THE PROBLEM: Reprint all of the data below exactly as shown and skip every image.

SUPPLIED DATA:
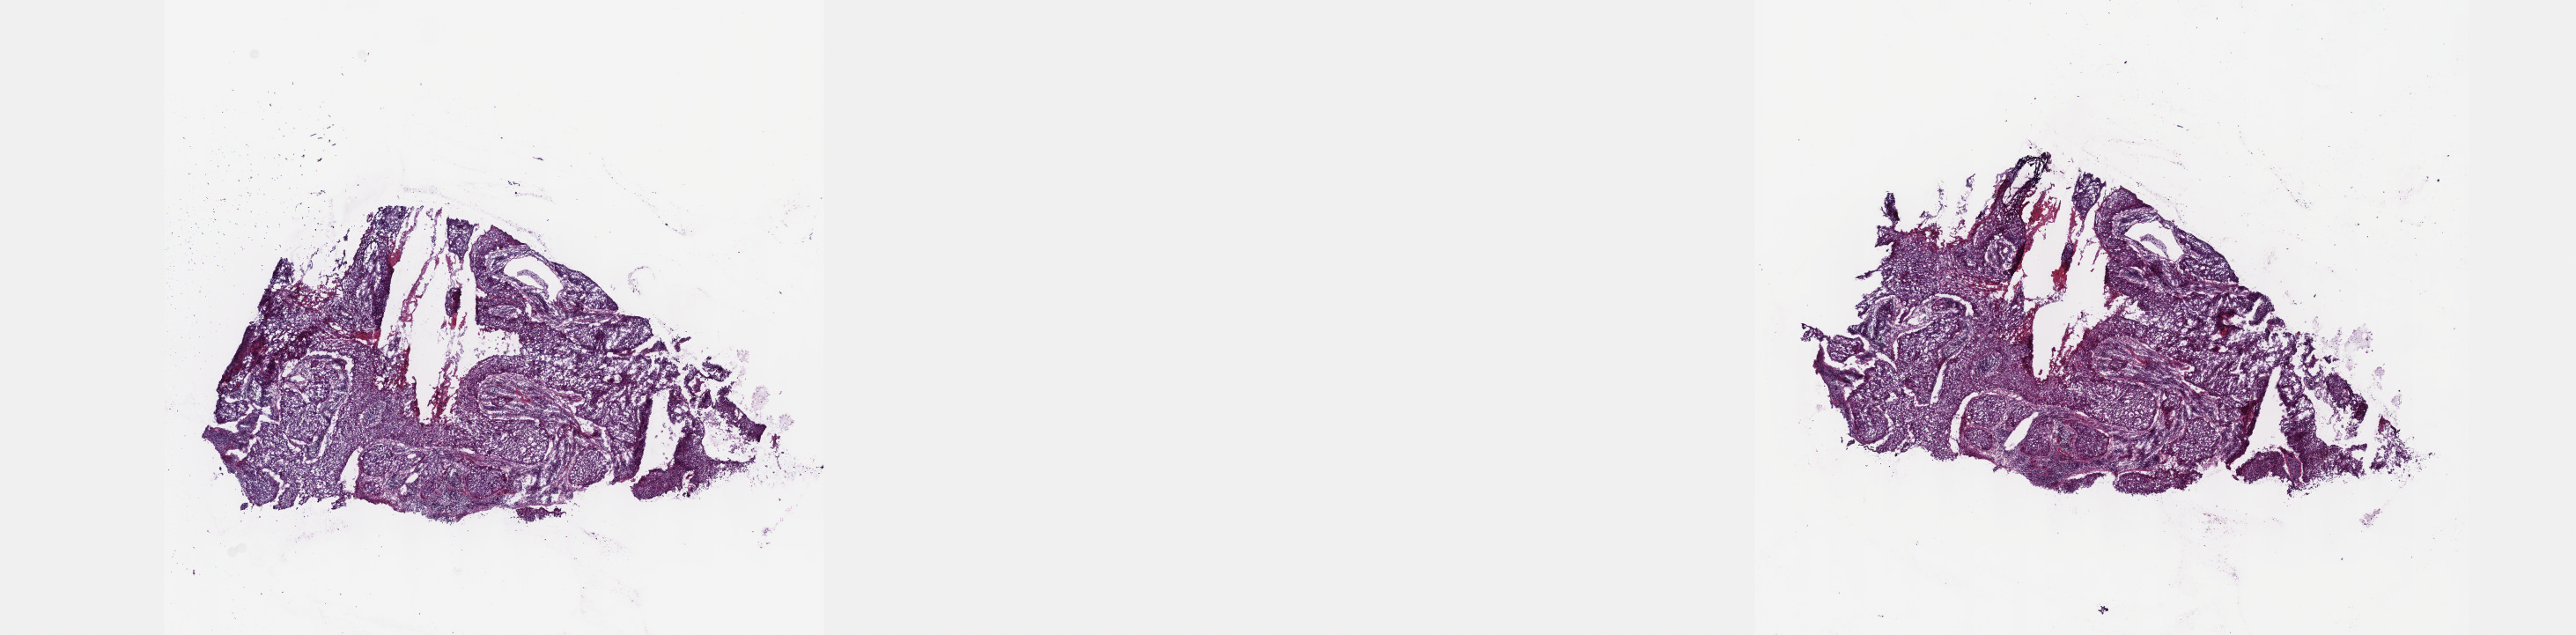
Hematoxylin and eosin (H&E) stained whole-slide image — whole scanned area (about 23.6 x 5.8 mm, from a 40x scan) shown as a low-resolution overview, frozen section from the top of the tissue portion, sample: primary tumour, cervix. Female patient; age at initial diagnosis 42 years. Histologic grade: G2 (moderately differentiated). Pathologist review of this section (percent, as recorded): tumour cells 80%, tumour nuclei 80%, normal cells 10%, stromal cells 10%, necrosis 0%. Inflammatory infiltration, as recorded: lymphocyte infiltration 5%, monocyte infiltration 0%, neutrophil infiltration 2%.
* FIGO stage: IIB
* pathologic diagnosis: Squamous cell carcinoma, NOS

EXERCISE ANSWER:
Hematoxylin and eosin (H&E) stained whole-slide image — whole scanned area (about 23.6 x 5.8 mm, from a 40x scan) shown as a low-resolution overview, frozen section from the top of the tissue portion, sample: primary tumour, cervix. Female patient; age at initial diagnosis 42 years. Histologic grade: G2 (moderately differentiated). Pathologist review of this section (percent, as recorded): tumour cells 80%, tumour nuclei 80%, normal cells 10%, stromal cells 10%, necrosis 0%. Inflammatory infiltration, as recorded: lymphocyte infiltration 5%, monocyte infiltration 0%, neutrophil infiltration 2%.
* FIGO stage: IIB
* pathologic diagnosis: Squamous cell carcinoma, NOS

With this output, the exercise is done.